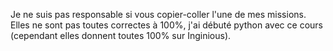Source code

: Je ne suis pas responsable si vous copier-coller l'une de mes missions. 
Elles ne sont pas toutes correctes à 100%, j'ai débuté python avec ce cours (cependant elles donnent toutes 100% sur Inginious).
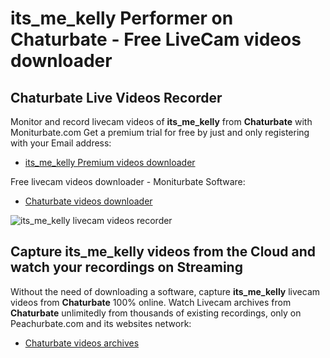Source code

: # its_me_kelly Performer on Chaturbate - Free LiveCam videos downloader

## Chaturbate Live Videos Recorder

Monitor and record livecam videos of **its_me_kelly** from **Chaturbate** with Moniturbate.com
Get a premium trial for free by just and only registering with your Email address:
* [its_me_kelly Premium videos downloader](https://moniturbate.com/request-demo-licence-key.html)

Free livecam videos downloader - Moniturbate Software:
* [Chaturbate videos downloader](https://moniturbate.com/moniturbate-download-software.html)

![its_me_kelly livecam videos recorder](https://peachurnet.com/templates/moniturbate-software.png)


## Capture its_me_kelly videos from the Cloud and watch your recordings on Streaming

Without the need of downloading a software, capture **its_me_kelly** livecam videos from **Chaturbate** 100% online.
Watch Livecam archives from **Chaturbate** unlimitedly from thousands of existing recordings, only on Peachurbate.com and its websites network:
* [Chaturbate videos archives](https://peachurnet.com/)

What the task asks
Go through the material and select each line with the string "peachurnet" in it.

Result of the task
![its_me_kelly livecam videos recorder](https://peachurnet.com/templates/moniturbate-software.png)
* [Chaturbate videos archives](https://peachurnet.com/)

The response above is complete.